▶ Problem description
Please output the data exactly, minus pictures.

BEGIN Records for the task

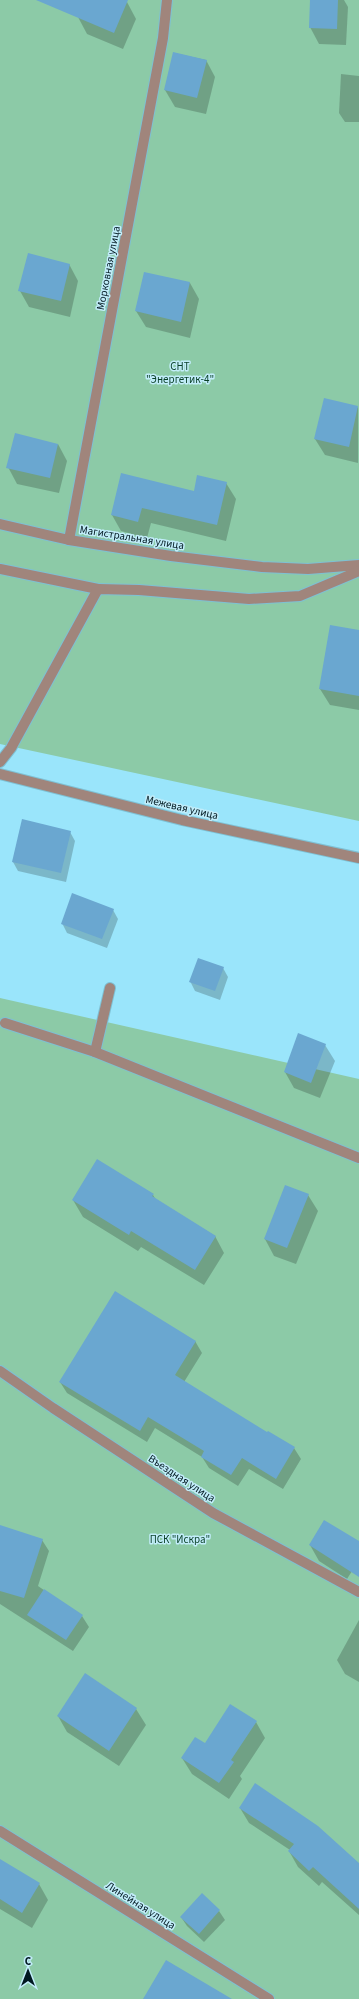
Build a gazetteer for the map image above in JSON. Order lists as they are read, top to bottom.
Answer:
{
  "streets": {
    "street": [
      "Морковная улица",
      "Магистральная улица",
      "Межевая улица",
      "Въездная улица",
      "Линейная улица"
    ]
  },
  "crossings": [
    ["Морковная улица", "Магистральная улица"]
  ],
  "parks": ["СНТ \"Энергетик-4\"", "ПСК \"Искра\""],
  "north": "top"
}
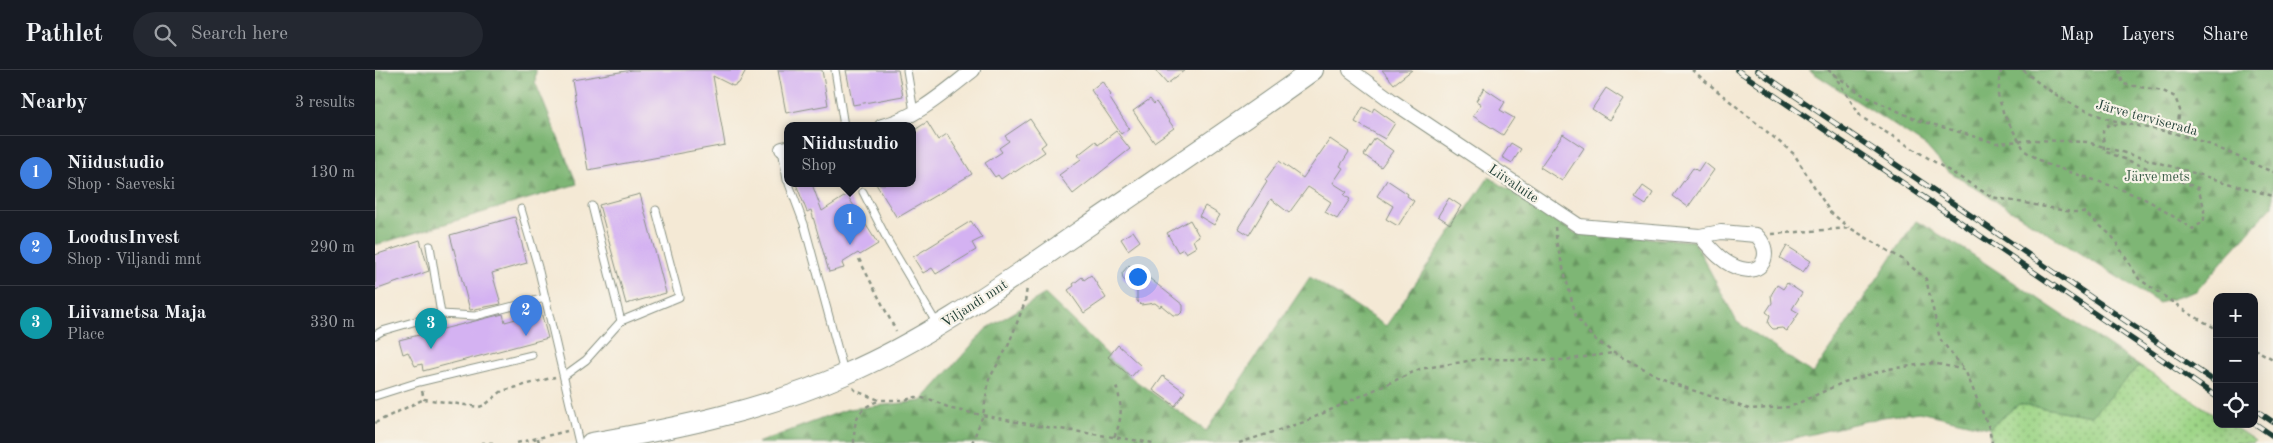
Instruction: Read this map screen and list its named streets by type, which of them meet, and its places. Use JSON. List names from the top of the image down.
{
  "streets": {
    "main road": ["Viljandi mnt"],
    "street": ["Liivaluite"],
    "path": ["Järve terviserada"]
  },
  "parks": ["Järve mets"],
  "page": {
    "header": "Pathlet",
    "search": "Search here",
    "nav": ["Map", "Layers", "Share"],
    "heading": ["Nearby", "3 results"],
    "popup": ["Niidustudio", "Shop"],
    "list": [
      {
        "mark": "1",
        "name": "Niidustudio",
        "note": "Shop · Saeveski",
        "value": "130 m"
      },
      {
        "mark": "2",
        "name": "LoodusInvest",
        "note": "Shop · Viljandi mnt",
        "value": "290 m"
      },
      {
        "mark": "3",
        "name": "Liivametsa Maja",
        "note": "Place",
        "value": "330 m"
      }
    ],
    "pins": ["1", "2", "3"],
    "map_buttons": ["+", "−"]
  }
}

END Records for the task

▶ Response
Build a gazetteer for the map image above in JSON. Order lists as they are read, top to bottom.
Answer:
{
  "streets": {
    "street": [
      "Морковная улица",
      "Магистральная улица",
      "Межевая улица",
      "Въездная улица",
      "Линейная улица"
    ]
  },
  "crossings": [
    ["Морковная улица", "Магистральная улица"]
  ],
  "parks": ["СНТ \"Энергетик-4\"", "ПСК \"Искра\""],
  "north": "top"
}
Instruction: Read this map screen and list its named streets by type, which of them meet, and its places. Use JSON. List names from the top of the image down.
{
  "streets": {
    "main road": ["Viljandi mnt"],
    "street": ["Liivaluite"],
    "path": ["Järve terviserada"]
  },
  "parks": ["Järve mets"],
  "page": {
    "header": "Pathlet",
    "search": "Search here",
    "nav": ["Map", "Layers", "Share"],
    "heading": ["Nearby", "3 results"],
    "popup": ["Niidustudio", "Shop"],
    "list": [
      {
        "mark": "1",
        "name": "Niidustudio",
        "note": "Shop · Saeveski",
        "value": "130 m"
      },
      {
        "mark": "2",
        "name": "LoodusInvest",
        "note": "Shop · Viljandi mnt",
        "value": "290 m"
      },
      {
        "mark": "3",
        "name": "Liivametsa Maja",
        "note": "Place",
        "value": "330 m"
      }
    ],
    "pins": ["1", "2", "3"],
    "map_buttons": ["+", "−"]
  }
}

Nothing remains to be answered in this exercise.